====== Listed entries

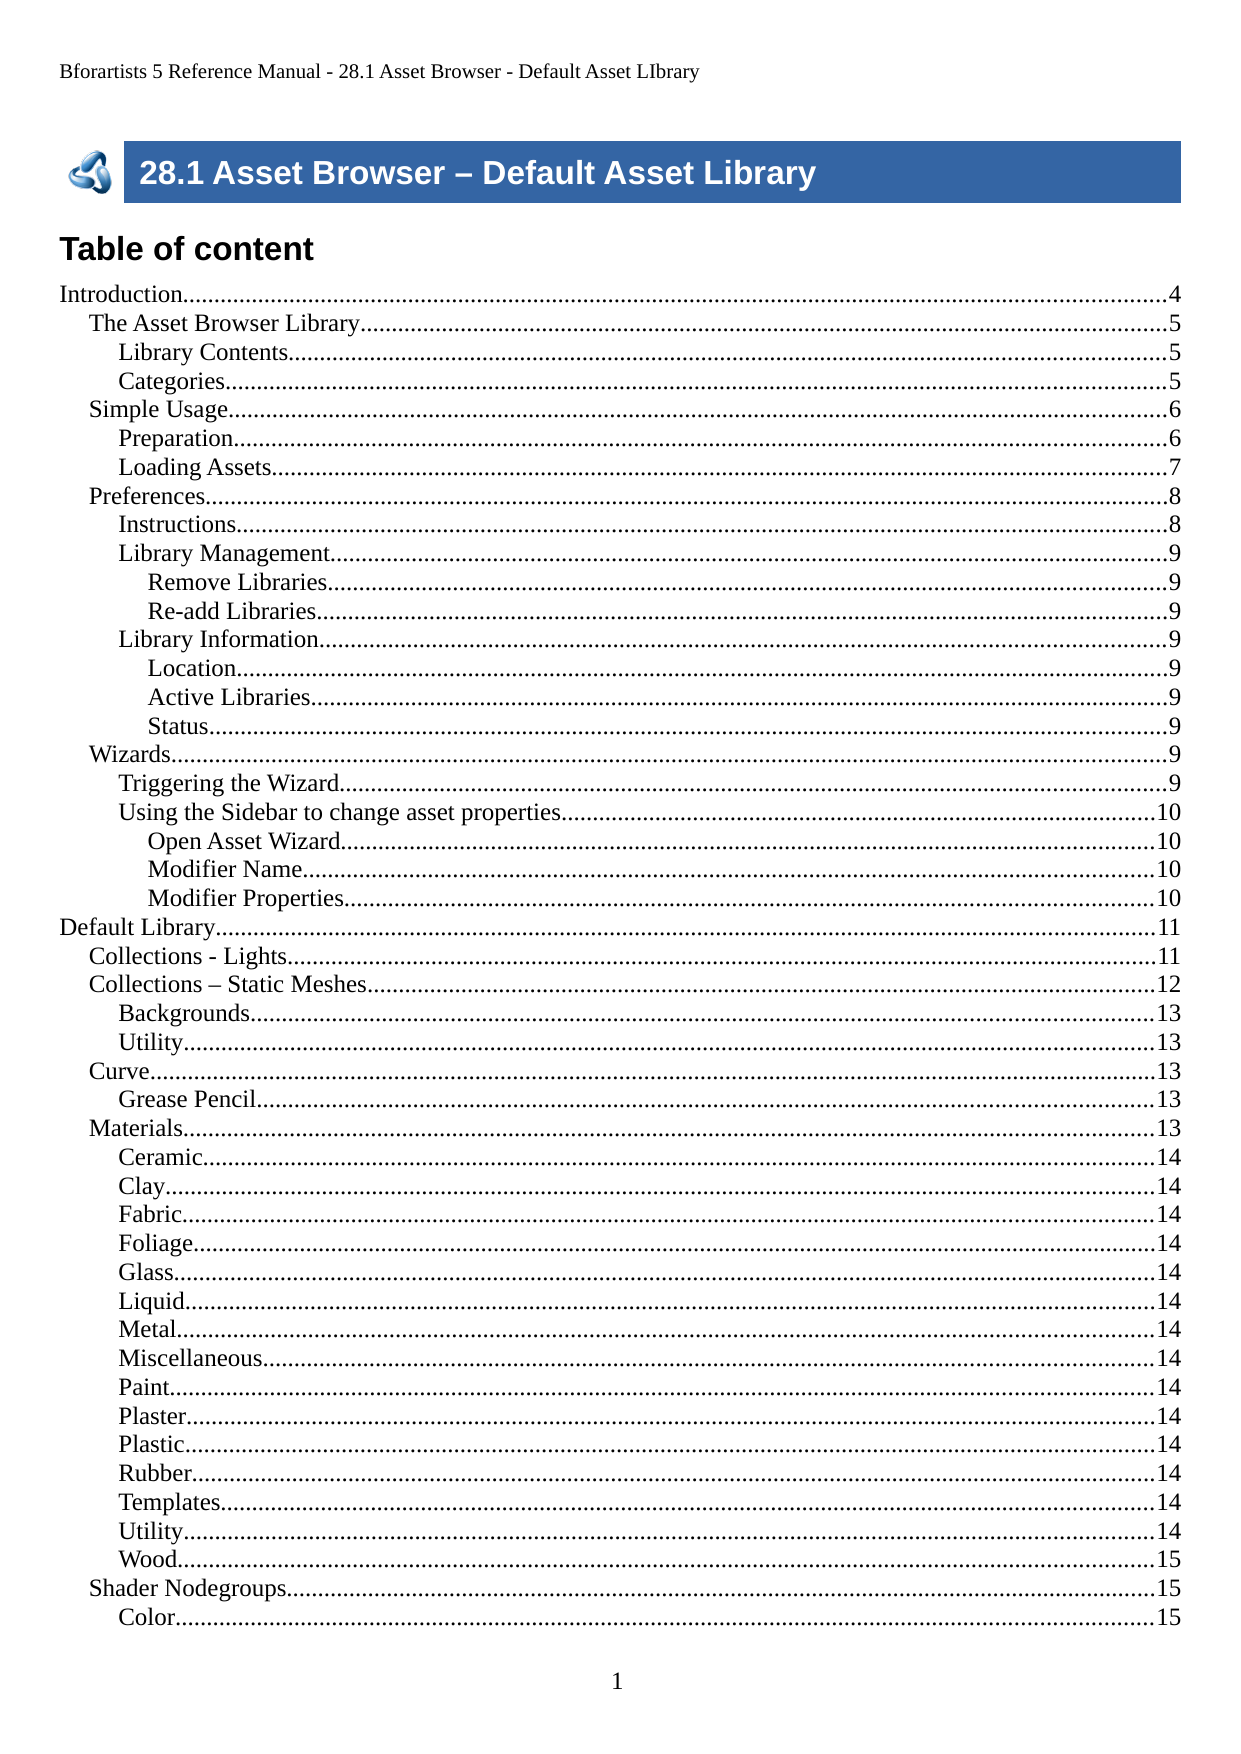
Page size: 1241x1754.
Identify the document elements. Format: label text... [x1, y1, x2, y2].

text Shader Nodegroups 15 [88, 1573, 1181, 1602]
text Color 15 [118, 1602, 1181, 1631]
table_header 28.1 Asset Browser – Default Asset Library [124, 141, 1181, 203]
text Materials 13 [88, 1113, 1181, 1142]
text Status 9 [147, 711, 1181, 739]
table_header [59, 141, 124, 203]
text Liquid 14 [118, 1286, 1181, 1314]
text The Asset Browser Library 5 [88, 308, 1181, 337]
text Simple Usage 6 [88, 394, 1181, 423]
text Curve 13 [88, 1056, 1181, 1084]
text Utility 14 [118, 1516, 1181, 1544]
text Re-add Libraries 9 [147, 596, 1181, 624]
text Plastic 14 [118, 1429, 1181, 1458]
text Foliage 14 [118, 1228, 1181, 1257]
text Paint 14 [118, 1372, 1181, 1401]
text Grease Pencil 13 [118, 1084, 1181, 1113]
text Using the Sidebar to change asset properties 10 [118, 797, 1181, 826]
text Triggering the Wizard 9 [118, 768, 1181, 797]
text Library Management 9 [118, 538, 1181, 567]
text Wizards 9 [88, 739, 1181, 768]
text Glass 14 [118, 1257, 1181, 1286]
text Collections – Static Meshes 12 [88, 969, 1181, 998]
text Introduction 4 [59, 279, 1181, 308]
text Library Contents 5 [118, 337, 1181, 366]
text Categories 5 [118, 366, 1181, 394]
text Ceramic 14 [118, 1142, 1181, 1171]
text Remove Libraries 9 [147, 567, 1181, 596]
text Miscellaneous 14 [118, 1343, 1181, 1372]
text Rubber 14 [118, 1458, 1181, 1487]
text Backgrounds 13 [118, 998, 1181, 1027]
text Metal 14 [118, 1314, 1181, 1343]
text Templates 14 [118, 1487, 1181, 1516]
text Fabric 14 [118, 1199, 1181, 1228]
text Clay 14 [118, 1171, 1181, 1199]
picture [65, 147, 114, 197]
text Library Information 9 [118, 624, 1181, 653]
text Location 9 [147, 653, 1181, 682]
subtitle Table of content [59, 228, 1181, 267]
text Loading Assets 7 [118, 452, 1181, 481]
text Wood 15 [118, 1544, 1181, 1573]
text Instructions 8 [118, 509, 1181, 538]
text Preferences 8 [88, 481, 1181, 509]
text Utility 13 [118, 1027, 1181, 1056]
text Modifier Name 10 [147, 854, 1181, 883]
text Preparation 6 [118, 423, 1181, 452]
text Collections - Lights 11 [88, 941, 1181, 969]
text Active Libraries 9 [147, 682, 1181, 711]
text Open Asset Wizard 10 [147, 826, 1181, 854]
text Plaster 14 [118, 1401, 1181, 1429]
text Default Library 11 [59, 912, 1181, 941]
text Modifier Properties 10 [147, 883, 1181, 912]
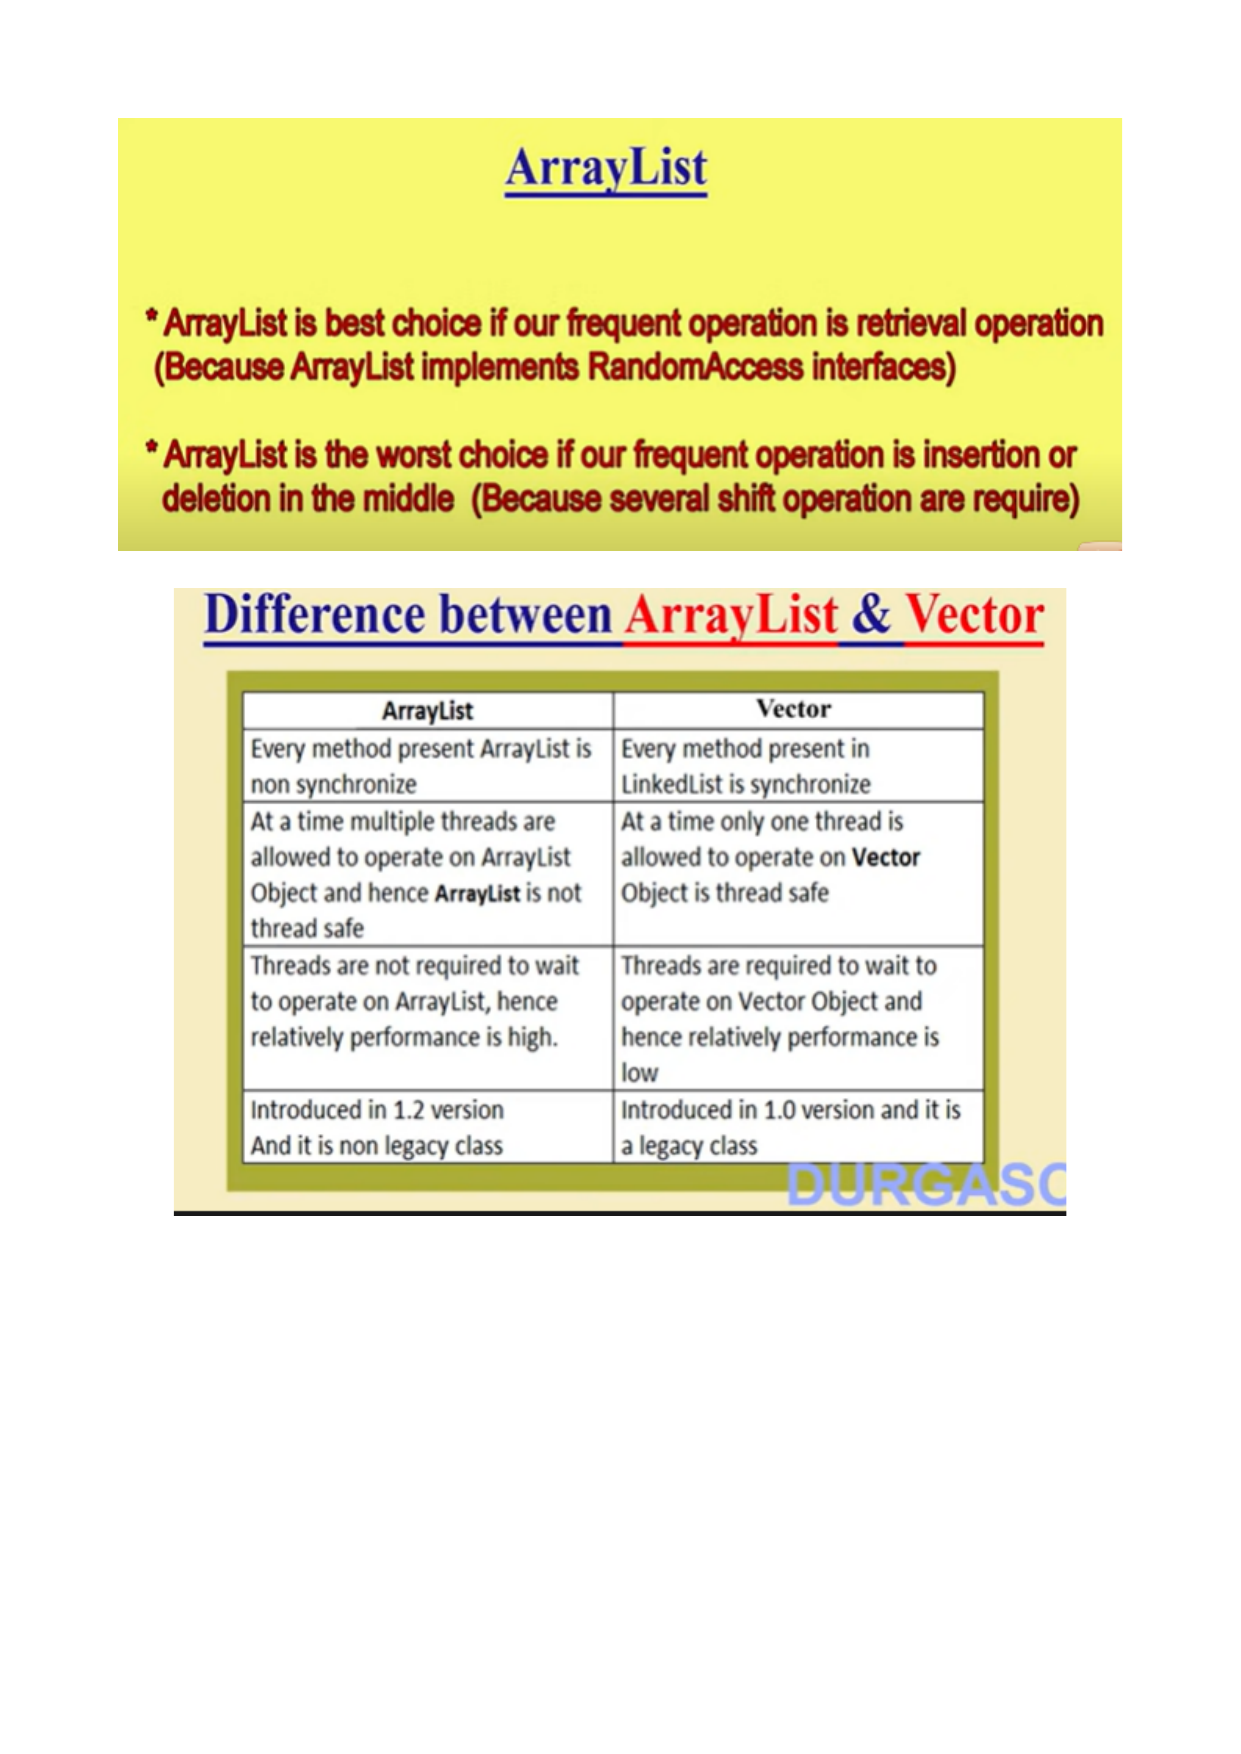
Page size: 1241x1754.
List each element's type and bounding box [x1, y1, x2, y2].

picture [118, 118, 1123, 551]
picture [173, 588, 1067, 1216]
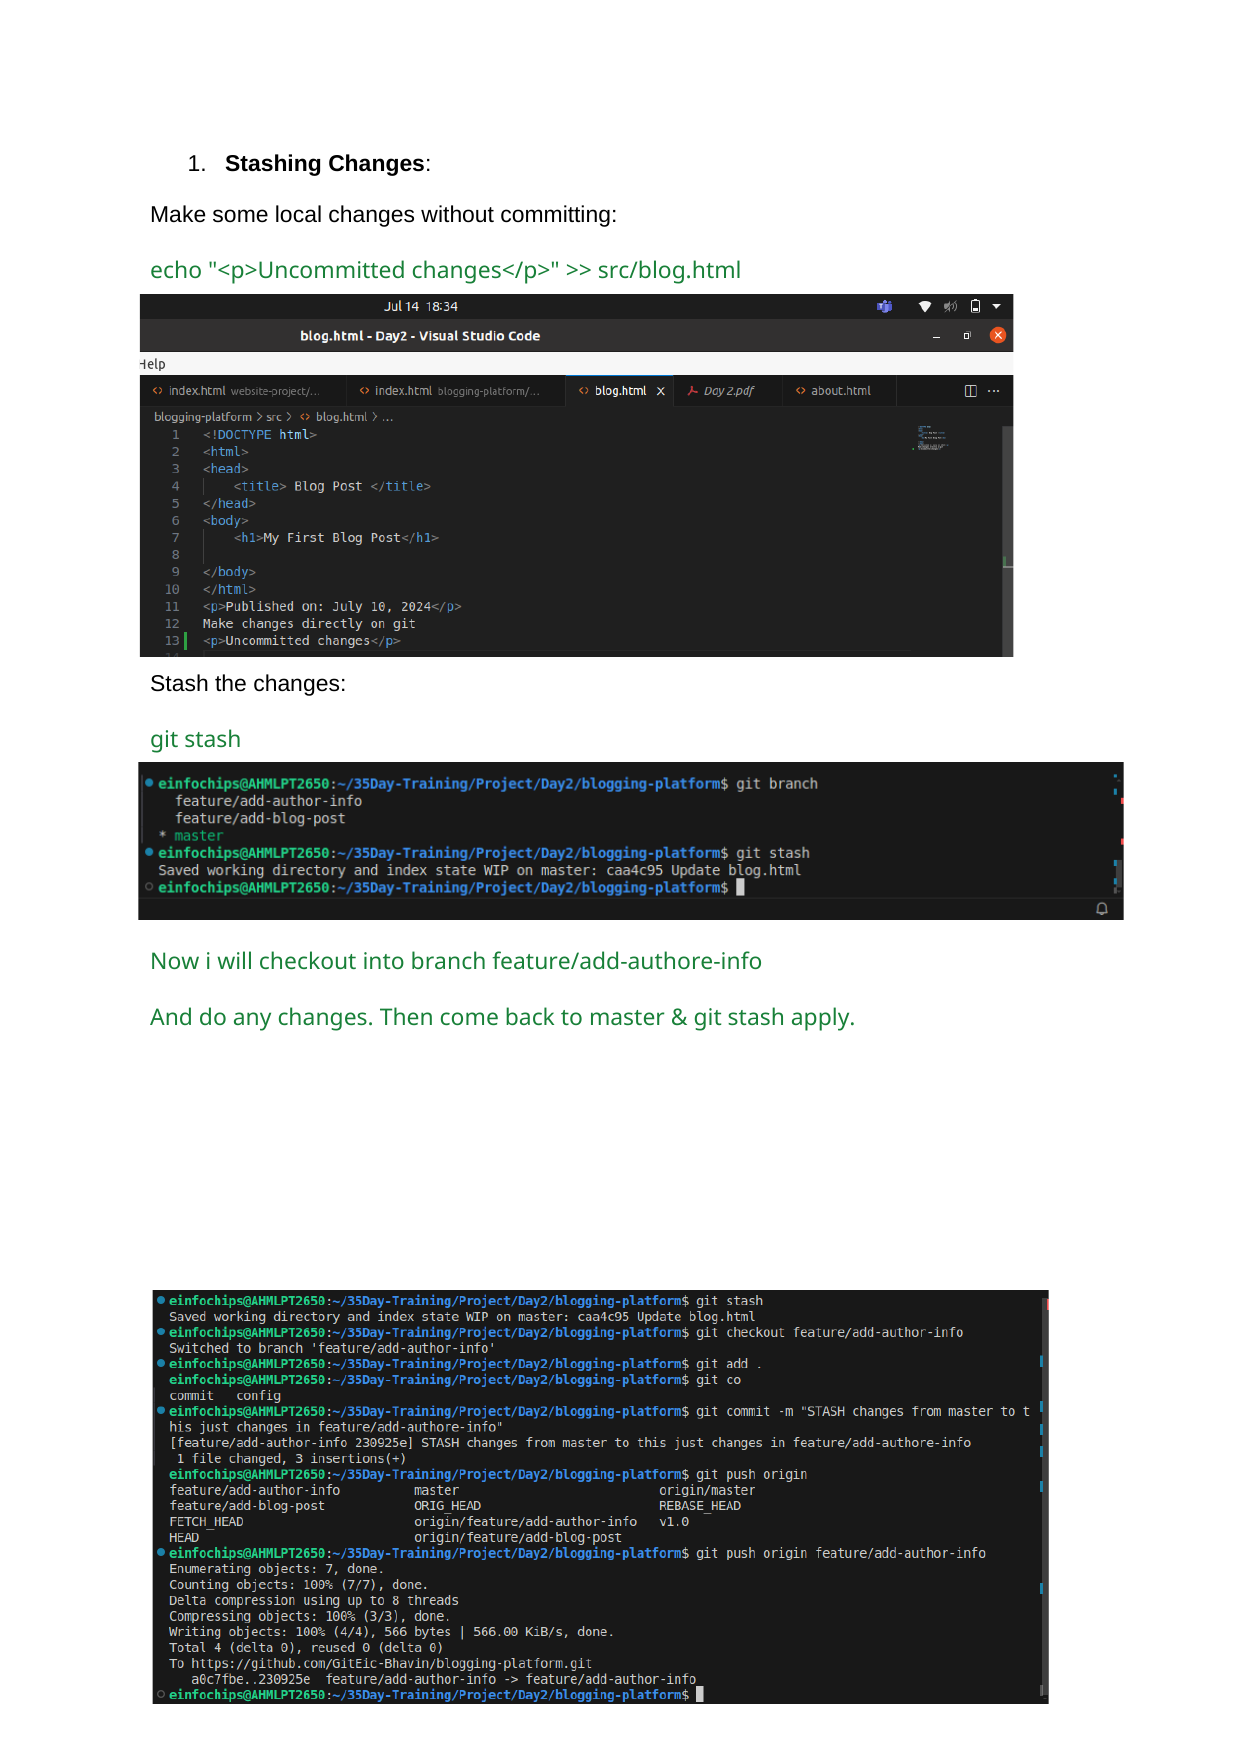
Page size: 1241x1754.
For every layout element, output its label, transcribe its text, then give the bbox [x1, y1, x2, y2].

list Stashing Changes: [187, 150, 1090, 176]
text And do any changes. Then come back to master & git stash apply. [150, 1001, 1090, 1032]
picture [152, 1290, 1049, 1704]
picture [139, 294, 1014, 657]
text Now i will checkout into branch feature/add-authore-info [150, 779, 1090, 976]
text Stash the changes: git stash [150, 670, 1090, 754]
text Make some local changes without committing: echo "<p>Uncommitted changes</p>" >> src/blog.html [150, 201, 1090, 285]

============

• To be done
Please reproduce all of the material above word for word, leaving out the pictures.

• Written answer
Page size: 1241x1754.
Identify the document elements. Format: label text... [x1, y1, x2, y2].

text Shader Nodegroups 15 [88, 1573, 1181, 1602]
text Color 15 [118, 1602, 1181, 1631]
table_header 28.1 Asset Browser – Default Asset Library [124, 141, 1181, 203]
text Materials 13 [88, 1113, 1181, 1142]
text Status 9 [147, 711, 1181, 739]
table_header [59, 141, 124, 203]
text Liquid 14 [118, 1286, 1181, 1314]
text The Asset Browser Library 5 [88, 308, 1181, 337]
text Simple Usage 6 [88, 394, 1181, 423]
text Curve 13 [88, 1056, 1181, 1084]
text Utility 14 [118, 1516, 1181, 1544]
text Re-add Libraries 9 [147, 596, 1181, 624]
text Plastic 14 [118, 1429, 1181, 1458]
text Foliage 14 [118, 1228, 1181, 1257]
text Paint 14 [118, 1372, 1181, 1401]
text Grease Pencil 13 [118, 1084, 1181, 1113]
text Using the Sidebar to change asset properties 10 [118, 797, 1181, 826]
text Triggering the Wizard 9 [118, 768, 1181, 797]
text Library Management 9 [118, 538, 1181, 567]
text Wizards 9 [88, 739, 1181, 768]
text Glass 14 [118, 1257, 1181, 1286]
text Collections – Static Meshes 12 [88, 969, 1181, 998]
text Introduction 4 [59, 279, 1181, 308]
text Library Contents 5 [118, 337, 1181, 366]
text Categories 5 [118, 366, 1181, 394]
text Ceramic 14 [118, 1142, 1181, 1171]
text Remove Libraries 9 [147, 567, 1181, 596]
text Miscellaneous 14 [118, 1343, 1181, 1372]
text Rubber 14 [118, 1458, 1181, 1487]
text Backgrounds 13 [118, 998, 1181, 1027]
text Metal 14 [118, 1314, 1181, 1343]
text Templates 14 [118, 1487, 1181, 1516]
text Fabric 14 [118, 1199, 1181, 1228]
text Clay 14 [118, 1171, 1181, 1199]
picture [65, 147, 114, 197]
text Library Information 9 [118, 624, 1181, 653]
text Location 9 [147, 653, 1181, 682]
subtitle Table of content [59, 228, 1181, 267]
text Loading Assets 7 [118, 452, 1181, 481]
text Wood 15 [118, 1544, 1181, 1573]
text Instructions 8 [118, 509, 1181, 538]
text Preferences 8 [88, 481, 1181, 509]
text Utility 13 [118, 1027, 1181, 1056]
text Modifier Name 10 [147, 854, 1181, 883]
text Preparation 6 [118, 423, 1181, 452]
text Collections - Lights 11 [88, 941, 1181, 969]
text Active Libraries 9 [147, 682, 1181, 711]
text Open Asset Wizard 10 [147, 826, 1181, 854]
text Plaster 14 [118, 1401, 1181, 1429]
text Default Library 11 [59, 912, 1181, 941]
text Modifier Properties 10 [147, 883, 1181, 912]
Page size: 1241x1754.
List each element's type and bounding box [x1, y1, x2, y2].

picture [118, 118, 1123, 551]
picture [173, 588, 1067, 1216]
Page size: 1241x1754.
For every layout element, output its label, transcribe its text, then give the bbox [x1, y1, x2, y2].

list Stashing Changes: [187, 150, 1090, 176]
text And do any changes. Then come back to master & git stash apply. [150, 1001, 1090, 1032]
picture [152, 1290, 1049, 1704]
picture [139, 294, 1014, 657]
text Now i will checkout into branch feature/add-authore-info [150, 779, 1090, 976]
text Stash the changes: git stash [150, 670, 1090, 754]
text Make some local changes without committing: echo "<p>Uncommitted changes</p>" >> src/blog.html [150, 201, 1090, 285]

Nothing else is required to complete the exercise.